──────── Data provided ────────

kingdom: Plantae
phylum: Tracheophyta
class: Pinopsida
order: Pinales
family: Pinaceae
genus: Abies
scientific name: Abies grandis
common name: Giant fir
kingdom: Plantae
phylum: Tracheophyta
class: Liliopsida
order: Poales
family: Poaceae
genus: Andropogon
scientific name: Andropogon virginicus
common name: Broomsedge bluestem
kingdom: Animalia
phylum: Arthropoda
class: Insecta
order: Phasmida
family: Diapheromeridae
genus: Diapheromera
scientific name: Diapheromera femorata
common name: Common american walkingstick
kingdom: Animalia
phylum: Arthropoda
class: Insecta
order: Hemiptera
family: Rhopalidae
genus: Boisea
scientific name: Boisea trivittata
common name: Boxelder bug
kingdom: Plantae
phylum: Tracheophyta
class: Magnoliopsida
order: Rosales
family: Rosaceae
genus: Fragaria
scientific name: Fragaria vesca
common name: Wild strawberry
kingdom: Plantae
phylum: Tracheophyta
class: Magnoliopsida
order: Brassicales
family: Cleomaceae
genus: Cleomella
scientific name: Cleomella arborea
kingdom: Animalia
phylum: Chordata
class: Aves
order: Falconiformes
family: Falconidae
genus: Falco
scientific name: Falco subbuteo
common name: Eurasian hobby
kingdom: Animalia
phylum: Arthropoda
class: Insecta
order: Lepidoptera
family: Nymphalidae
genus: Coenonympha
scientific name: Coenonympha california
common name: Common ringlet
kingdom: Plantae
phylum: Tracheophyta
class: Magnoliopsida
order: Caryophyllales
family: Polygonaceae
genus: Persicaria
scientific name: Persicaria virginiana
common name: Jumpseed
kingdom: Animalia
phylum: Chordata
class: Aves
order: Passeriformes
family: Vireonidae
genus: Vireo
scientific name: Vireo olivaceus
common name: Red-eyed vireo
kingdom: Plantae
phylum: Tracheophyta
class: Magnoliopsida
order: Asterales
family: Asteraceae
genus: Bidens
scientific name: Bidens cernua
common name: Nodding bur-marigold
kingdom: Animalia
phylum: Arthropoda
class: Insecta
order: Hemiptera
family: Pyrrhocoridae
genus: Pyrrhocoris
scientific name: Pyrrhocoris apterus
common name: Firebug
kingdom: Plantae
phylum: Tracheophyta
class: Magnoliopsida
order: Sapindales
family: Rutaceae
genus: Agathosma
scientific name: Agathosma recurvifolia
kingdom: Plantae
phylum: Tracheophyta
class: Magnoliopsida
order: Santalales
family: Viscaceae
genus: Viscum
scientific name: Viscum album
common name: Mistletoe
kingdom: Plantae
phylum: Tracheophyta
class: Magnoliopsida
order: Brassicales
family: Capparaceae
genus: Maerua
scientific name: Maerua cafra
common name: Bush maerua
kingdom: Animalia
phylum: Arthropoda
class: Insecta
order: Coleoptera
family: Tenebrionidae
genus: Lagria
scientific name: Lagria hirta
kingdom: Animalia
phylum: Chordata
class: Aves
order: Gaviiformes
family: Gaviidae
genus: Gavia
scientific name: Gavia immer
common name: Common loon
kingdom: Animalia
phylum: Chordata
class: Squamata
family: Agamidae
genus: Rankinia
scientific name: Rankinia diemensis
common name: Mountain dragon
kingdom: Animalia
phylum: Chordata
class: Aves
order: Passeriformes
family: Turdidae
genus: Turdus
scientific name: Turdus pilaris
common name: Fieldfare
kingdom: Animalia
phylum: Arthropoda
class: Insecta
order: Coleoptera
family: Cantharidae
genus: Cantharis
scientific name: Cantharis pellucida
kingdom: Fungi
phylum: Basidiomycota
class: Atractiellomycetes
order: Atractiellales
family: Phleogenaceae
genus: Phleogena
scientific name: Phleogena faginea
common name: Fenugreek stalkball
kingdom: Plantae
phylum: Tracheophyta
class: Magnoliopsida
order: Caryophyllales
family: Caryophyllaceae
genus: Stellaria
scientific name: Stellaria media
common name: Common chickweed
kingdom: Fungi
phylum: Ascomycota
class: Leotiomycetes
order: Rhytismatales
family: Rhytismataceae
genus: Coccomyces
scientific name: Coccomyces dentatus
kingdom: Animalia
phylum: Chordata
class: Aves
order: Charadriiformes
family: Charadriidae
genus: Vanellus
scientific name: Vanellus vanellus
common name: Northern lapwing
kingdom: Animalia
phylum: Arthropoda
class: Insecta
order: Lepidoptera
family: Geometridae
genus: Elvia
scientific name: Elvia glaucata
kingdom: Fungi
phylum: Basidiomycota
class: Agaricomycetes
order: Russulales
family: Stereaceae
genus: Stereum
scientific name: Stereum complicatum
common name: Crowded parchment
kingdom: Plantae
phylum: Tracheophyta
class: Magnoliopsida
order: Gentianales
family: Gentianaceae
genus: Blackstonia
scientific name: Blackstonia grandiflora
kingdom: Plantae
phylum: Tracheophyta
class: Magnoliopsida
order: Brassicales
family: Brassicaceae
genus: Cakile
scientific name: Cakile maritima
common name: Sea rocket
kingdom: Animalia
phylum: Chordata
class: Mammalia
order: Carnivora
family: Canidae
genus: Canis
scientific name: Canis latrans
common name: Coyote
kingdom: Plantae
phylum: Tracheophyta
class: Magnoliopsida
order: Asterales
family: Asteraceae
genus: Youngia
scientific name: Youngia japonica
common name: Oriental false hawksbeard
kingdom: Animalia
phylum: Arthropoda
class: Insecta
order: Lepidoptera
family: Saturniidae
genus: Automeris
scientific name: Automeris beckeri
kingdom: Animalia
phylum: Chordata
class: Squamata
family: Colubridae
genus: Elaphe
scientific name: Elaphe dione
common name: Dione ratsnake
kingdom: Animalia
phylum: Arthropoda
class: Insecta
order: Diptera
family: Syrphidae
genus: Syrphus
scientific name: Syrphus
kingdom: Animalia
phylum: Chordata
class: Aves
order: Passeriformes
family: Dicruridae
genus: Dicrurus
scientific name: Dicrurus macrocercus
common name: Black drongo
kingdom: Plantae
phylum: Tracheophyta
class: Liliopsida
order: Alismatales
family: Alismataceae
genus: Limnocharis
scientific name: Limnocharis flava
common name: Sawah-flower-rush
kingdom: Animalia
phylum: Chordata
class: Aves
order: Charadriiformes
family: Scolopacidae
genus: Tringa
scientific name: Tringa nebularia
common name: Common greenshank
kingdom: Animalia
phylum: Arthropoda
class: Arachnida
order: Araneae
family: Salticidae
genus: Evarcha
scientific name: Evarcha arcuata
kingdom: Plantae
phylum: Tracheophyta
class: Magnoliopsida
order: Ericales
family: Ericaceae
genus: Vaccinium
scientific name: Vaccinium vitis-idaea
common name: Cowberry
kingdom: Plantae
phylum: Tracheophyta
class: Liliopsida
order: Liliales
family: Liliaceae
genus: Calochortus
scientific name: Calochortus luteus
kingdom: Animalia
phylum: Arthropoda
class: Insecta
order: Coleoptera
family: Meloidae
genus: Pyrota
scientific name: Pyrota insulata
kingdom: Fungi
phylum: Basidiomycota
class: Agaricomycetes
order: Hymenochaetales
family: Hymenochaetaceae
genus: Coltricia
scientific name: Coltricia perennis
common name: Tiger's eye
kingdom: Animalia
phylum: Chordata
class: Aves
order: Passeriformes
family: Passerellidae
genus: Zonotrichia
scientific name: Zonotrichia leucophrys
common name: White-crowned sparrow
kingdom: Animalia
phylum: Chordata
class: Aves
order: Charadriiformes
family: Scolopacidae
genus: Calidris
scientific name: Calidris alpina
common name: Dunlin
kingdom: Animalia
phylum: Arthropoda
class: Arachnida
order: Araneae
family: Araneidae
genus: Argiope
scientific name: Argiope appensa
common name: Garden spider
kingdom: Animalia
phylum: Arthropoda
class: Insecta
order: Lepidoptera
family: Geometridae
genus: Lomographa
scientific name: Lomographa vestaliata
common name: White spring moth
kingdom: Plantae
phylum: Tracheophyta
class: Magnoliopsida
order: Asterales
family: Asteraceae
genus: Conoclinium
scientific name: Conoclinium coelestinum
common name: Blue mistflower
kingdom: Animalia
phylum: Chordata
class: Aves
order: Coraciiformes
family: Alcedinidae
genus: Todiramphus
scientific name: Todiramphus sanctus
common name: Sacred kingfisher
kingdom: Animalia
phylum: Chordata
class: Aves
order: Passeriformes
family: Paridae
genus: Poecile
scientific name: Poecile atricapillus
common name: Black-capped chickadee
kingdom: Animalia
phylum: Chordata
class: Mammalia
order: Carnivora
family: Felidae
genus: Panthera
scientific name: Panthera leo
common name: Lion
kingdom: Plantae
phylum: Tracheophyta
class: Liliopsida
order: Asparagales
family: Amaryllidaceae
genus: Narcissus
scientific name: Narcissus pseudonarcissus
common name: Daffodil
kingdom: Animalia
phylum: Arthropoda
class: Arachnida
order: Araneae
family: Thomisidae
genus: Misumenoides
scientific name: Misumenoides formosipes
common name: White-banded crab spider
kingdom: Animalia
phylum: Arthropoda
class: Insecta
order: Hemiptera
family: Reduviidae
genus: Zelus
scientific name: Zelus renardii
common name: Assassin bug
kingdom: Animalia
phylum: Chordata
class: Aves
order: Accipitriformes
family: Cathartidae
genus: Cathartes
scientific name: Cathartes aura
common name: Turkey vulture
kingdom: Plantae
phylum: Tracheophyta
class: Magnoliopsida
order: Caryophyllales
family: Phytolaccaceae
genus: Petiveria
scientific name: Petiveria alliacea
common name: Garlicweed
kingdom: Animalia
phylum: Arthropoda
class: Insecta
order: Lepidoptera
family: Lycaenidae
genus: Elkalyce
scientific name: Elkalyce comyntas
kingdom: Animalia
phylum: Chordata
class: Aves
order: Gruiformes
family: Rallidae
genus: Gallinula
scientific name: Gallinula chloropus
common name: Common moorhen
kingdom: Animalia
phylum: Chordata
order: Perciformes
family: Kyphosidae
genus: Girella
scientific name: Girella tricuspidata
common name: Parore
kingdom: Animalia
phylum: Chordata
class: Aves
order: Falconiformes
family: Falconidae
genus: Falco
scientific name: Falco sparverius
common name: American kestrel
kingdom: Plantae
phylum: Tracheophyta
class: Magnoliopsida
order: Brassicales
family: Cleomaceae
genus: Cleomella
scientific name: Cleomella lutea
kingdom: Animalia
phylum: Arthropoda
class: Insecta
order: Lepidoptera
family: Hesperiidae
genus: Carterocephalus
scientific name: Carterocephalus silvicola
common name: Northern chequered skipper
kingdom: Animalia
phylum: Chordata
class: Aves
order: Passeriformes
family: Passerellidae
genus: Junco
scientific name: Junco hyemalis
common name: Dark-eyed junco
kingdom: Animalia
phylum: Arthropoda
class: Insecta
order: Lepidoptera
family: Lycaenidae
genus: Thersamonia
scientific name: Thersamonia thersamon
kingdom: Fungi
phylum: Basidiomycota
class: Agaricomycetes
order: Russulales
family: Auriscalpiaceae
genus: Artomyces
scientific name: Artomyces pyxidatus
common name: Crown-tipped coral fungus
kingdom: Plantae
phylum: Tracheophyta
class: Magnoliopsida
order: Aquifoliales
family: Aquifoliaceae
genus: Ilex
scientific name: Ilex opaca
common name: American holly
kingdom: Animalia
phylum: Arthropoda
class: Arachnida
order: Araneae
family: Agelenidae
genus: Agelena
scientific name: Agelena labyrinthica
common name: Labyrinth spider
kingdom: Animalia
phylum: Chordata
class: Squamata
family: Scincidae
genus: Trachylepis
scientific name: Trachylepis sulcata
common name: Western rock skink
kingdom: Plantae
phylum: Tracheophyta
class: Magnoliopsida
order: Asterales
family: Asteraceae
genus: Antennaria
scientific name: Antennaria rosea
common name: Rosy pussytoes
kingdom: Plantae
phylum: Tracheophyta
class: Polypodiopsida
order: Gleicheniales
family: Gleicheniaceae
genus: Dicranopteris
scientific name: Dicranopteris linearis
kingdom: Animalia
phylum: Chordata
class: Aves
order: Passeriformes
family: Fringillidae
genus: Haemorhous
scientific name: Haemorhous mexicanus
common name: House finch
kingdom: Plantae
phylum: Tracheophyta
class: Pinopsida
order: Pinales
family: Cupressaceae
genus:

────────

Copy the data above word for word, from its first line through the line containing "genus: Agathosma".

kingdom: Plantae
phylum: Tracheophyta
class: Pinopsida
order: Pinales
family: Pinaceae
genus: Abies
scientific name: Abies grandis
common name: Giant fir
kingdom: Plantae
phylum: Tracheophyta
class: Liliopsida
order: Poales
family: Poaceae
genus: Andropogon
scientific name: Andropogon virginicus
common name: Broomsedge bluestem
kingdom: Animalia
phylum: Arthropoda
class: Insecta
order: Phasmida
family: Diapheromeridae
genus: Diapheromera
scientific name: Diapheromera femorata
common name: Common american walkingstick
kingdom: Animalia
phylum: Arthropoda
class: Insecta
order: Hemiptera
family: Rhopalidae
genus: Boisea
scientific name: Boisea trivittata
common name: Boxelder bug
kingdom: Plantae
phylum: Tracheophyta
class: Magnoliopsida
order: Rosales
family: Rosaceae
genus: Fragaria
scientific name: Fragaria vesca
common name: Wild strawberry
kingdom: Plantae
phylum: Tracheophyta
class: Magnoliopsida
order: Brassicales
family: Cleomaceae
genus: Cleomella
scientific name: Cleomella arborea
kingdom: Animalia
phylum: Chordata
class: Aves
order: Falconiformes
family: Falconidae
genus: Falco
scientific name: Falco subbuteo
common name: Eurasian hobby
kingdom: Animalia
phylum: Arthropoda
class: Insecta
order: Lepidoptera
family: Nymphalidae
genus: Coenonympha
scientific name: Coenonympha california
common name: Common ringlet
kingdom: Plantae
phylum: Tracheophyta
class: Magnoliopsida
order: Caryophyllales
family: Polygonaceae
genus: Persicaria
scientific name: Persicaria virginiana
common name: Jumpseed
kingdom: Animalia
phylum: Chordata
class: Aves
order: Passeriformes
family: Vireonidae
genus: Vireo
scientific name: Vireo olivaceus
common name: Red-eyed vireo
kingdom: Plantae
phylum: Tracheophyta
class: Magnoliopsida
order: Asterales
family: Asteraceae
genus: Bidens
scientific name: Bidens cernua
common name: Nodding bur-marigold
kingdom: Animalia
phylum: Arthropoda
class: Insecta
order: Hemiptera
family: Pyrrhocoridae
genus: Pyrrhocoris
scientific name: Pyrrhocoris apterus
common name: Firebug
kingdom: Plantae
phylum: Tracheophyta
class: Magnoliopsida
order: Sapindales
family: Rutaceae
genus: Agathosma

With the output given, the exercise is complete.